For this exercise, copy out each line of the material below that includes "Vergara".

════════

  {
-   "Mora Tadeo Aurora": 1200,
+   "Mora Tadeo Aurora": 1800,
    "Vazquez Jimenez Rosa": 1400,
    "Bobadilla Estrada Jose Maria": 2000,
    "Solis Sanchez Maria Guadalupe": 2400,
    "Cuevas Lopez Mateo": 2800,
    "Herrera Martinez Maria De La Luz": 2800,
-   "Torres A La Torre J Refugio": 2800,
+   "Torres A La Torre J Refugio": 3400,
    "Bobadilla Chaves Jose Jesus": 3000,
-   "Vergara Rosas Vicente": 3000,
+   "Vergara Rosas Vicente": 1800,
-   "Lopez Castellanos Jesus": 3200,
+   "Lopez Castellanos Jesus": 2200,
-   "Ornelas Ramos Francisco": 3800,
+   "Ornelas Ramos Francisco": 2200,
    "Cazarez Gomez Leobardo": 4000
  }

════════

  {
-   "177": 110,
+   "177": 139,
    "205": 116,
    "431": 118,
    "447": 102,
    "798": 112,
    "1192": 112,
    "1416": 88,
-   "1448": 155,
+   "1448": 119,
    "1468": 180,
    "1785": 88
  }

════════

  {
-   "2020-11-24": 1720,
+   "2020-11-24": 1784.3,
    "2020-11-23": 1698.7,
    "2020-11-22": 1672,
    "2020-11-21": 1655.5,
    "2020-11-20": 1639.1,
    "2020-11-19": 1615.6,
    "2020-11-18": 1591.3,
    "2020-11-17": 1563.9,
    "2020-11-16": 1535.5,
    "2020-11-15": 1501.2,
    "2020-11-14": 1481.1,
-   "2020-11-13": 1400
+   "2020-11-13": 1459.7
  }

════════

**Task answer**
-   "Vergara Rosas Vicente": 3000,
+   "Vergara Rosas Vicente": 1800,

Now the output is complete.